Dice di più, Geronzi: "Unicredit è una grande istituzione sovranazionale. Il modo in cui è stato affrontato il caso Profumo non è degno di una "banchetta" di provincia. Io non sono azionista di Unicredit. Ma da "banchiere di sistema" che si è sempre battuto per la stabilità, dico che in questi giorni è stata data ai mercati internazionali una pessima dimostrazione di ciò che è il sistema finanziario italiano. Il consiglio di amministrazione dell'altro ieri, con gente che entra e che esce e foglietti che volano da un tavolo all'altro, è uno spettacolo avvilente. In Francia e in Germania una cosa del genere non sarebbe mai accaduta. Mi chiedo perché debba accadere da noi. E da questo punto di vista sono convinto che, con questa vicenda, sia stata fatto un grave danno all'Italia. In un grande Paese, l'establishment non si comporta così...".

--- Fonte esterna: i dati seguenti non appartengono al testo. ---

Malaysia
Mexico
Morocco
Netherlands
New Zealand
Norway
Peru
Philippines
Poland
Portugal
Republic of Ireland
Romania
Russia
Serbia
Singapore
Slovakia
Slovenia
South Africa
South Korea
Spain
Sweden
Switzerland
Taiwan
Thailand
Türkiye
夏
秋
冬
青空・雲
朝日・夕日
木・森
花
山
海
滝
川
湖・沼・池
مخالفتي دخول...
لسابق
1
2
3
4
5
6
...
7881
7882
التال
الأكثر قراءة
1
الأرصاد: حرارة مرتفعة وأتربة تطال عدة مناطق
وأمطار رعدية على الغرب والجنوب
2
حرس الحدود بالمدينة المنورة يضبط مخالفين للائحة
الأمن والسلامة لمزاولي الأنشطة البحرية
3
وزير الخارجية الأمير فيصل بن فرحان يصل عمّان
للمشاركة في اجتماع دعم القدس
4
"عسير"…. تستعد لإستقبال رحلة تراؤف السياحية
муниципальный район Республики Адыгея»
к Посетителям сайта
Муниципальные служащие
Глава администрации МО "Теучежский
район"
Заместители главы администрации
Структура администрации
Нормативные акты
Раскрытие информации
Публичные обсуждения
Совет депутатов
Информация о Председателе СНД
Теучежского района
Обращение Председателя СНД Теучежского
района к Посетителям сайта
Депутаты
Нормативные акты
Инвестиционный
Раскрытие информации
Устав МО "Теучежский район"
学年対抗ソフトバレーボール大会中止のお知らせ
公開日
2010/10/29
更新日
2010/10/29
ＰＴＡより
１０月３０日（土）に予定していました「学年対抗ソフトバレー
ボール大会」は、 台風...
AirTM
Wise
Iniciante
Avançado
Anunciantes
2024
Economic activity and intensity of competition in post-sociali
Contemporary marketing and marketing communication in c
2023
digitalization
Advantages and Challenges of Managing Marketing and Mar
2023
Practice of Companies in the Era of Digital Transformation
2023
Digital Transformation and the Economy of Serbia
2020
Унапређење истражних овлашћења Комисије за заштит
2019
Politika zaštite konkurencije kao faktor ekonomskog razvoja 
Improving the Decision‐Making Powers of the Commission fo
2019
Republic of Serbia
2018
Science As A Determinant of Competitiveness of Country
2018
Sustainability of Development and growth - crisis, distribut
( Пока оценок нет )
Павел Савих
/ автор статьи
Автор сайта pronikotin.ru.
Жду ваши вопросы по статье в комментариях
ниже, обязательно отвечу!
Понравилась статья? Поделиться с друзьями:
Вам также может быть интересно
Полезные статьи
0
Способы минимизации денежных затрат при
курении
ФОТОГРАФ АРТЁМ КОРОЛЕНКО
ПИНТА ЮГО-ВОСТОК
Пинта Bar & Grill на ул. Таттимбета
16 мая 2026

Su questo, davvero, non si può che essere d'accordo con Geronzi. Resta da capire a che punto è il progetto di fusione Mediobanca-Generali, che Bisignani descrive come il vero, grande sogno del banchiere di Marino: "Se scrive di nuovo che questo è il mio progetto mi offendo. Non ci penso, non ci ho mai pensato... ". L'obiezione finale è fin troppo facile: aveva smentito seccamente anche l'ipotesi di un suo trasloco da Piazzetta Cuccia al Leone Alato, che invece nella primavera scorsa è andato puntualmente in porto. "Quella è tutt'altra storia - conclude Geronzi - poiché decisi di accettare il trasferimento solo l'ultima settimana, e nel comitato nomine di Mediobanca decidemmo tutti assieme, all'unanimità. Io ho a cuore la stabilità. Mi si può dire che le Generali possono essere gestite meglio, in modo più dinamico o più redditizio. Accetto tutto. Ma non mi si può e non mi si potrà mai dire che un'istituzione che presiedo possa concorrere a sfasciare il sistema. In tutta la mia vita ho fatto esattamente l'opposto. E continuerò a farlo". Vedremo chi ha ragione. Appuntamento alla prossima primavera.